Entries taken from a collection
------------------------------

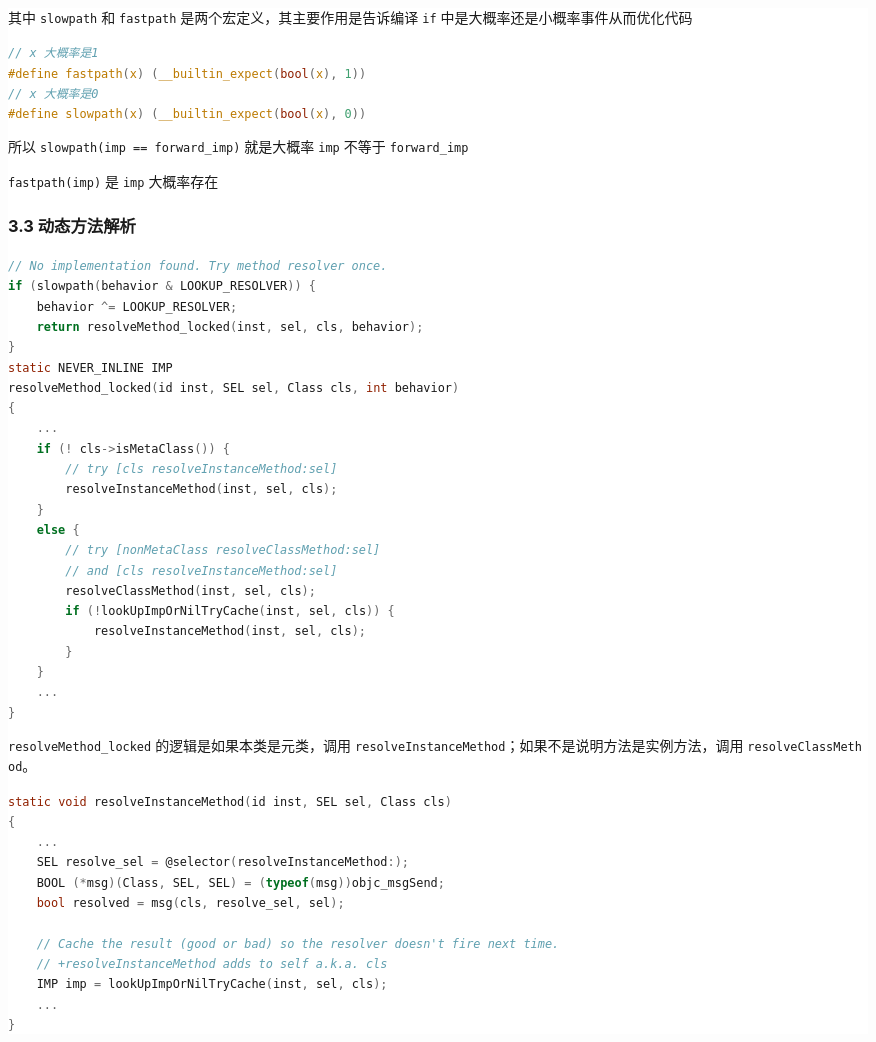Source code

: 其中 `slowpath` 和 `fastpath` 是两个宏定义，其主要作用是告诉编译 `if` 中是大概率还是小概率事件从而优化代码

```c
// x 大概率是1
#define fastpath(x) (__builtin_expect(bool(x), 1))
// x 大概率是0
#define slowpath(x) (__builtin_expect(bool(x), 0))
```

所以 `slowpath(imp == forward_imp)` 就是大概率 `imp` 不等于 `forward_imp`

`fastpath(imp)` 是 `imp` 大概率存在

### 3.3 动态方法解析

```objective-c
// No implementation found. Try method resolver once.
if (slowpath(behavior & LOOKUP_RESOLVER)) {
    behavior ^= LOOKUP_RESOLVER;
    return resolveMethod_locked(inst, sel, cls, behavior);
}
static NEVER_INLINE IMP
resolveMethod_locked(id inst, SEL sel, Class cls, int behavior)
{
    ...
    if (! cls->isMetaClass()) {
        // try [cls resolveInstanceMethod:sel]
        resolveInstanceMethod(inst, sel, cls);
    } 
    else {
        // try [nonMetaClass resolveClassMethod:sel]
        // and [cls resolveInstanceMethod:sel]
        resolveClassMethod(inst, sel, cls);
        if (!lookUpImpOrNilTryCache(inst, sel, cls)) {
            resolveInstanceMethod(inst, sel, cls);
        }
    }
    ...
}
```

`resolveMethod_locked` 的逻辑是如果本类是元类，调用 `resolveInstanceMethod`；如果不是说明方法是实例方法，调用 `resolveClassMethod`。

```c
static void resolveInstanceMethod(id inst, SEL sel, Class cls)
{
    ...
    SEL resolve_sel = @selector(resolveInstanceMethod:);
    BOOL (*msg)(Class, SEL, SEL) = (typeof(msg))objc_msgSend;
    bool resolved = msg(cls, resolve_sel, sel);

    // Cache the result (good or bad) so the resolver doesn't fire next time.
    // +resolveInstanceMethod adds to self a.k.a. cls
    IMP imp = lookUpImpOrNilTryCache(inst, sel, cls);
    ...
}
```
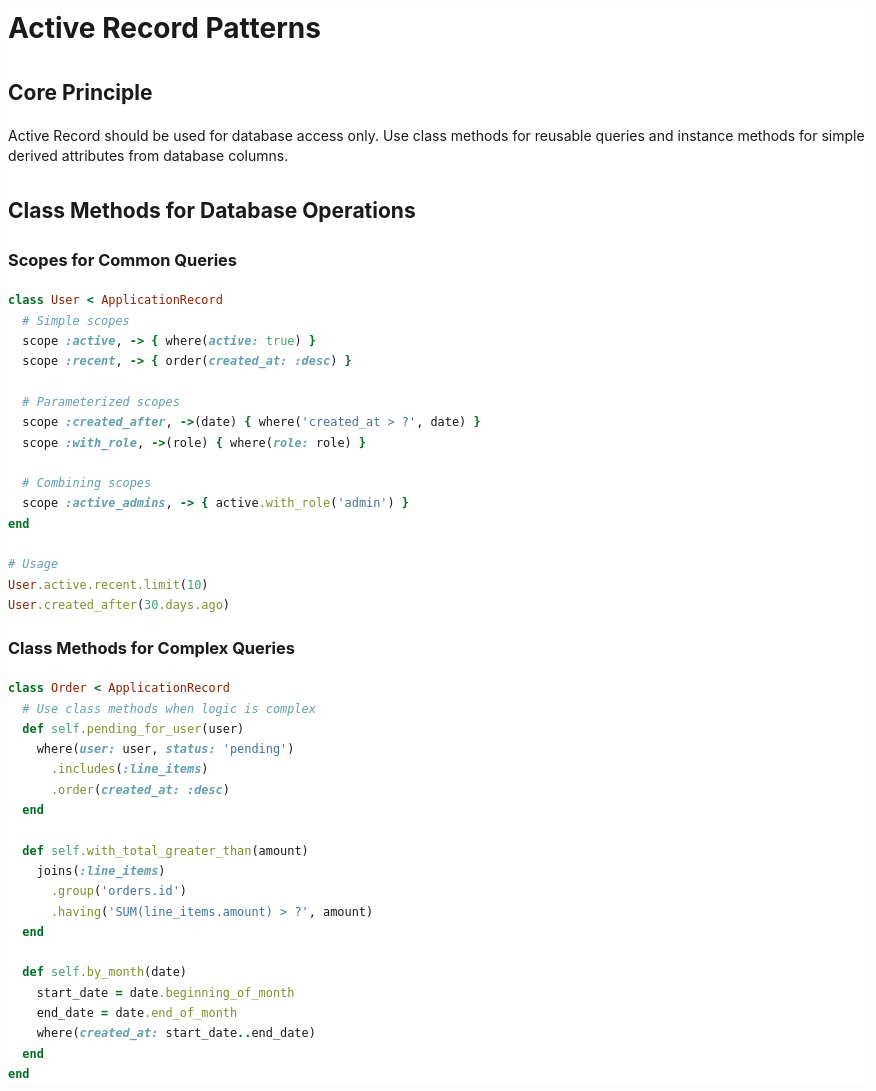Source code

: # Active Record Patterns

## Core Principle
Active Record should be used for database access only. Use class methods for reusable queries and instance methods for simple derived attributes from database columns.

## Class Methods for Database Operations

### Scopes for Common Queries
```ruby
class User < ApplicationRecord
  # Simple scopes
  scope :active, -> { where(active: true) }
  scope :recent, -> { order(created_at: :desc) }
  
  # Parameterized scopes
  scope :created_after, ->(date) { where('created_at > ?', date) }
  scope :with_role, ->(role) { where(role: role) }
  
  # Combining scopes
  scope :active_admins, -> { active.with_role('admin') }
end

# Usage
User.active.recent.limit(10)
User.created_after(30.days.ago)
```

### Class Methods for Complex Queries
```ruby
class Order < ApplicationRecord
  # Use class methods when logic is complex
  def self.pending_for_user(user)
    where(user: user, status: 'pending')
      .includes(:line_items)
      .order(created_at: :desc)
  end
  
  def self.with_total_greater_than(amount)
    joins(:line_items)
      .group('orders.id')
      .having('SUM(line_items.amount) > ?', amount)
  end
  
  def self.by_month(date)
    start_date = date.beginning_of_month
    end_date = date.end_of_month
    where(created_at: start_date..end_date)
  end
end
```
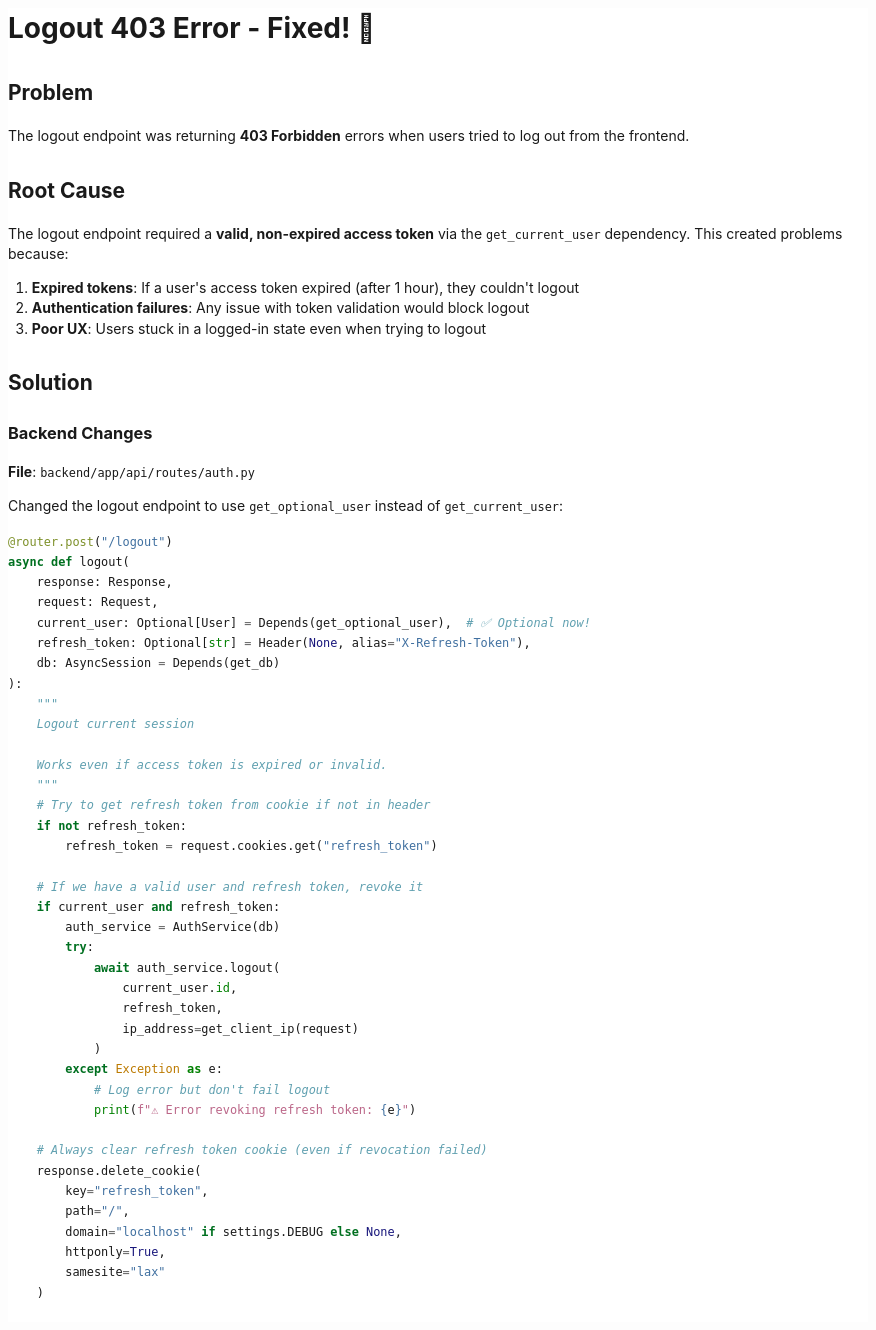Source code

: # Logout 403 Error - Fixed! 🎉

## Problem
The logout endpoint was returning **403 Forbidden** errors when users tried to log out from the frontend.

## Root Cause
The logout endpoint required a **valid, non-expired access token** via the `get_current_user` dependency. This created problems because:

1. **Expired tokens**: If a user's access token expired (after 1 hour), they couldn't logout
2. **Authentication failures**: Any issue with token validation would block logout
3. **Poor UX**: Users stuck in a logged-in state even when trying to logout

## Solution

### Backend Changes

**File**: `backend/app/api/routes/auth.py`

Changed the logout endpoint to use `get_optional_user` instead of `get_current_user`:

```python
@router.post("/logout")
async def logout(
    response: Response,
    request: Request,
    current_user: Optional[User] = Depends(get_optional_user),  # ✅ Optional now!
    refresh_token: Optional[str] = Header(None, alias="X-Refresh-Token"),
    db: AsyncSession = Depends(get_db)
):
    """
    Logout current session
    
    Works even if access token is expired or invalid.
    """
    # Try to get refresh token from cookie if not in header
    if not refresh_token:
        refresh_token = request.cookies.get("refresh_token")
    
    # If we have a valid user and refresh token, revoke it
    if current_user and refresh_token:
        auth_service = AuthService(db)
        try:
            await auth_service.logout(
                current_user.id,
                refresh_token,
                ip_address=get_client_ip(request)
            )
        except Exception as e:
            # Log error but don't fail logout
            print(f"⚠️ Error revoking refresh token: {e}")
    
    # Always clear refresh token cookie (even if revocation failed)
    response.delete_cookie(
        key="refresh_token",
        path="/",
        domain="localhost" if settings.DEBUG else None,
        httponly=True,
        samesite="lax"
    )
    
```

------------------------------

* **Work order**
For each line above that holds the string "response", provide a copy of that line.

* **Result below**
    response: Response,
    response.delete_cookie(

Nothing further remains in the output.